→ Action item:
Repeat each entry word for word. Leave any images out of the copy.
START Supplied records
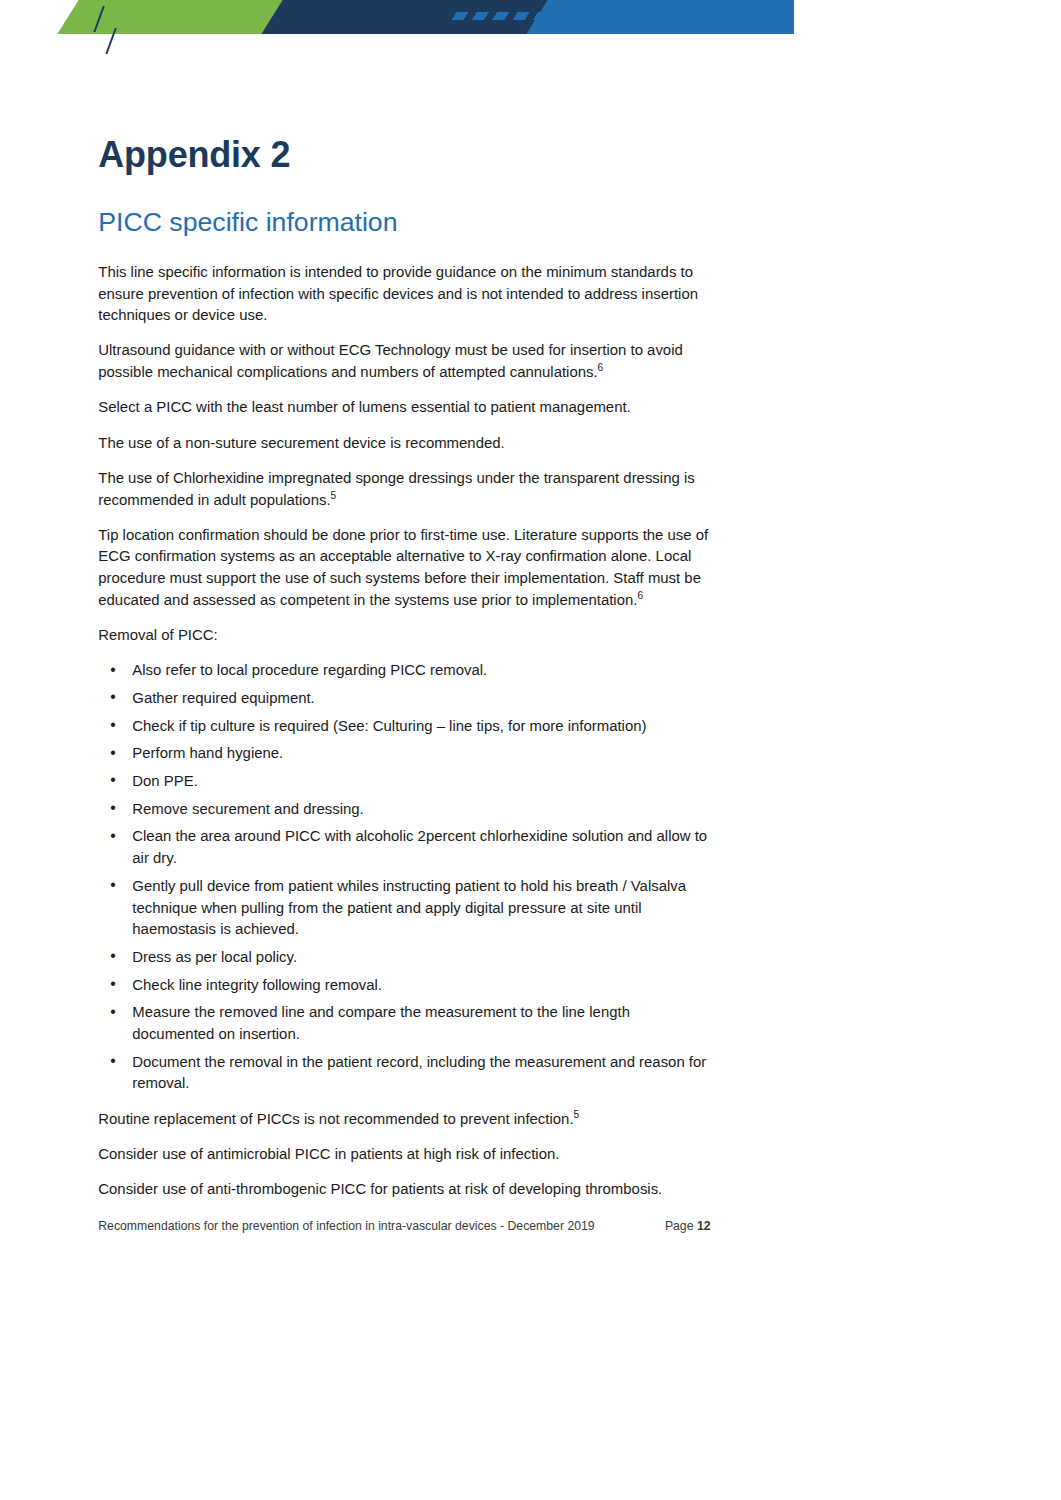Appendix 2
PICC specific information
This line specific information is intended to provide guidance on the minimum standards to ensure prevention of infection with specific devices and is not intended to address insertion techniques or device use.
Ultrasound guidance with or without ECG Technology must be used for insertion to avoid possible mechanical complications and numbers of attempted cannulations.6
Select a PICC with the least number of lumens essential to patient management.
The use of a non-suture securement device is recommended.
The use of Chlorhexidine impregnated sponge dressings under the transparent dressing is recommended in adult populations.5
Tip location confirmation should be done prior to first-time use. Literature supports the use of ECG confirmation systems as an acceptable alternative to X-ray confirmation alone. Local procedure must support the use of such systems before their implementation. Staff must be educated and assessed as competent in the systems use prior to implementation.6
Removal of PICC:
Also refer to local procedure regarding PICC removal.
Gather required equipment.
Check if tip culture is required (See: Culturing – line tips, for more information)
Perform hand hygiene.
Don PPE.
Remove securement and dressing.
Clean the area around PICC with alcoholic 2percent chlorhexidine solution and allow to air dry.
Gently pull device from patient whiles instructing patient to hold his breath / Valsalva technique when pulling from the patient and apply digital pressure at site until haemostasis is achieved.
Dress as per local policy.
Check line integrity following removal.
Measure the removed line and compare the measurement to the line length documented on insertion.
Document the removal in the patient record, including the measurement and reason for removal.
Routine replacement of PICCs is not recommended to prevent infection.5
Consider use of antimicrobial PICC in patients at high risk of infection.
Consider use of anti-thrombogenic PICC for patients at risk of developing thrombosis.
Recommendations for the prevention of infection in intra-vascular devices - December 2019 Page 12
END Supplied records
→ Solved problem:
Appendix 2
PICC specific information
This line specific information is intended to provide guidance on the minimum standards to ensure prevention of infection with specific devices and is not intended to address insertion techniques or device use.
Ultrasound guidance with or without ECG Technology must be used for insertion to avoid possible mechanical complications and numbers of attempted cannulations.6
Select a PICC with the least number of lumens essential to patient management.
The use of a non-suture securement device is recommended.
The use of Chlorhexidine impregnated sponge dressings under the transparent dressing is recommended in adult populations.5
Tip location confirmation should be done prior to first-time use. Literature supports the use of ECG confirmation systems as an acceptable alternative to X-ray confirmation alone. Local procedure must support the use of such systems before their implementation. Staff must be educated and assessed as competent in the systems use prior to implementation.6
Removal of PICC:
Also refer to local procedure regarding PICC removal.
Gather required equipment.
Check if tip culture is required (See: Culturing – line tips, for more information)
Perform hand hygiene.
Don PPE.
Remove securement and dressing.
Clean the area around PICC with alcoholic 2percent chlorhexidine solution and allow to air dry.
Gently pull device from patient whiles instructing patient to hold his breath / Valsalva technique when pulling from the patient and apply digital pressure at site until haemostasis is achieved.
Dress as per local policy.
Check line integrity following removal.
Measure the removed line and compare the measurement to the line length documented on insertion.
Document the removal in the patient record, including the measurement and reason for removal.
Routine replacement of PICCs is not recommended to prevent infection.5
Consider use of antimicrobial PICC in patients at high risk of infection.
Consider use of anti-thrombogenic PICC for patients at risk of developing thrombosis.
Recommendations for the prevention of infection in intra-vascular devices - December 2019 Page 12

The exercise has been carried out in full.